Since my son was diagnosed with Autistic Disorder in 1998 the rates of diagnosed autism have risen dramatically from 1 in 500 to the current estimated rate of 1 in 88. There is common acknowledgement that a substantial increase resulted from the DSM-IV changes which pushed acceptance of Aspergers as part of an autism spectrum. Social factors such as increased awareness and availability of services under an autism label have also been cited. Some purported autism experts though have concluded that the dramatic autism increases are entirely attributable to diagnostic changes, increased awareness and the desirability for service reasons of an autism diagnosis. One such autism expert is Behavior Analyst Steve Taylor who proclaims in the Modesto Bee that "Autism isn't spreading, but the diagnosis is".
The dramatic increases have also taken place during years when genetic autism research received an overwhelming share of the autism research dollar. Calls for increased funding for environmental autism research by respected researchers like Hertz-Picciotto, Pessah, Landrigan, Birnbaum and others have not tilted the balance dramatically away from the "its gotta be genetic mindset". No study proving that the overwhelming increase in autism disorders is caused entirely by diagnostic change and increased social awareness has been produced. No study producing a genetic explanation for all or even a significant number of autism disorders has been produced. Very few environmental autism studies have been funded compared to genetic studies and yet the Steve Taylors of the expert autism community claim that there is no real increase at all.

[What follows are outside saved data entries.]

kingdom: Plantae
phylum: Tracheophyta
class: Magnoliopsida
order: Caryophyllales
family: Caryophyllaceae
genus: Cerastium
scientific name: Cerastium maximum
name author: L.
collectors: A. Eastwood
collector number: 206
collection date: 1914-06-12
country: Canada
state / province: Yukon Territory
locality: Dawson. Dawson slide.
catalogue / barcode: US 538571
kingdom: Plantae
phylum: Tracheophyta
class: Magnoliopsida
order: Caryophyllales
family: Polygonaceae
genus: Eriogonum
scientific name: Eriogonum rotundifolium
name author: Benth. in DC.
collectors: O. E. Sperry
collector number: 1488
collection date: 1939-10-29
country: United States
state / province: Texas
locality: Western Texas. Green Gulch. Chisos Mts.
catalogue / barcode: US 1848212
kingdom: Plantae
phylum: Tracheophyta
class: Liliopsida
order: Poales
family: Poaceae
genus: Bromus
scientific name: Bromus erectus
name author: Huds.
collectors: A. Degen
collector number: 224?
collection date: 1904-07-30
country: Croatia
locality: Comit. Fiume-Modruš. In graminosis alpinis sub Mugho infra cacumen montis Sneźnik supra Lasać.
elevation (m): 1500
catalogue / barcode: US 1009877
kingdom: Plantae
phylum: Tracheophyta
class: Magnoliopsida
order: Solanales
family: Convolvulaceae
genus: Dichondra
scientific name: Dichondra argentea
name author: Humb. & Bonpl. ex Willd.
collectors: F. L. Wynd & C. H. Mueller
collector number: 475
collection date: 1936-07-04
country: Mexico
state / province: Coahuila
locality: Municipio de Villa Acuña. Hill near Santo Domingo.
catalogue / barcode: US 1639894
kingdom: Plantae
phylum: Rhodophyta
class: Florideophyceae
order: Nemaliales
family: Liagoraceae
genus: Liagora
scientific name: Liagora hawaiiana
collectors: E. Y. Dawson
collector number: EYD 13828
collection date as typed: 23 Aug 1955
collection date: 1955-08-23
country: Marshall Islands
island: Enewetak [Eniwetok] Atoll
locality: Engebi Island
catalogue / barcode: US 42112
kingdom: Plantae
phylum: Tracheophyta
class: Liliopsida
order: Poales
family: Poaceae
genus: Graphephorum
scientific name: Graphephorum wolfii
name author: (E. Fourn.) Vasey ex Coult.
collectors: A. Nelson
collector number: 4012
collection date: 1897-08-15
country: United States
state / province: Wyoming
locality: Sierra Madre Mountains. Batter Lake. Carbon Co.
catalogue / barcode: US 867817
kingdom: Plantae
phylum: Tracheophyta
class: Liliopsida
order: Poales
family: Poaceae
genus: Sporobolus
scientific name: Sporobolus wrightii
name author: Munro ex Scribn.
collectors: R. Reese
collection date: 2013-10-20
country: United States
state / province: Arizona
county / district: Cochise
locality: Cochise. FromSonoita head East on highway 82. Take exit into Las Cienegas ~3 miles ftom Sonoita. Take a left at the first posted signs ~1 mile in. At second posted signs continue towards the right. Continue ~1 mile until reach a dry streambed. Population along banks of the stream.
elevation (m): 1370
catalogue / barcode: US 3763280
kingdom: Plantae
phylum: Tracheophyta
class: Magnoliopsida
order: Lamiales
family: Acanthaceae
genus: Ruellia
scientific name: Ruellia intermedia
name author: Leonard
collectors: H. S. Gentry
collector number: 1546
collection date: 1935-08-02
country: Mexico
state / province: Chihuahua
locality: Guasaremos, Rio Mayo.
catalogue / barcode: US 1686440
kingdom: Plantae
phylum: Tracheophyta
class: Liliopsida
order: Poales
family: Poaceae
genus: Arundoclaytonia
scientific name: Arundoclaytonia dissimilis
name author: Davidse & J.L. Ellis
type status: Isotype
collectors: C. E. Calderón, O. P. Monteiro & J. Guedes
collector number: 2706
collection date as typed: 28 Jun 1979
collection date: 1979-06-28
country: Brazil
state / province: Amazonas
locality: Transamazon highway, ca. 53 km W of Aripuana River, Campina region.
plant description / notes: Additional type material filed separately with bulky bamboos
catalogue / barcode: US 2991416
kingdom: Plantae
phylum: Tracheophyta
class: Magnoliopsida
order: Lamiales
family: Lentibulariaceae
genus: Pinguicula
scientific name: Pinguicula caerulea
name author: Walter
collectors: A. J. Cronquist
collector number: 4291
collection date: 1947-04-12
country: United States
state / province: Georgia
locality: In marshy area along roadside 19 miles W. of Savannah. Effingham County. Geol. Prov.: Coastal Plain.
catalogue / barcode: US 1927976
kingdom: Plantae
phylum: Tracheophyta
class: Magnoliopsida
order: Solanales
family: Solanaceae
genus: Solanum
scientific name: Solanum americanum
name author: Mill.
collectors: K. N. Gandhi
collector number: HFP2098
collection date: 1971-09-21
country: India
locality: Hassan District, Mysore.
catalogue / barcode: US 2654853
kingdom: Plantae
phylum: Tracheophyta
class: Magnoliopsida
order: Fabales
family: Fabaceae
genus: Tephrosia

As they did with the refrigerator mothers theory of autism a few decades ago many of the world's autism "experts" embrace as an article of faith that autism isn't increasing. Once again too the finger is pointed, at least in part, at parents ..... this time it is parents seeking services for their children as stated by Taylor in the Modesto Bee:
"I'm still working with the same kind of kids, but everyone today seems to have autism. I met an area family for the first time recently and the 3-year-old I was there to help looked me in the eye and told me, "Go home." He's got autism, now.
No one can diagnose a complex disorder from a single interaction, but I'm going to spend months and maybe years working with this family to change behaviors that this rude boy would likely grow out of and, despite my best efforts, maybe make it worse.
For pure and understandable motives, parents still lobby for the diagnosis. An autism diagnosis brings more services.
The Stanislaus County Office of Education lists three pre-formal diagnostic (too young to diagnose) intensive classes of six to eight students as well as five elementary autism classes, which come with two full-time autism specialists.
A student with the same delays but not diagnosed as autistic doesn't usually get that kind of specialized support."
The only way Steve Taylor and the autism epidemic deniers could possibly be sure that the increases in autism rates are not real AT ALL is if autism disorders are not caused or contributed to by any environmental factors; that autism is entirely genetic in origin. Taylor is a true believer that autism is not increasing; that autism is 100% genetic in origin. For those of us who lack Taylor's brilliant insights into the causes of autism we will have to wait for studies that actually provide evidence in support of his belief that autism rates are not really increasing at all.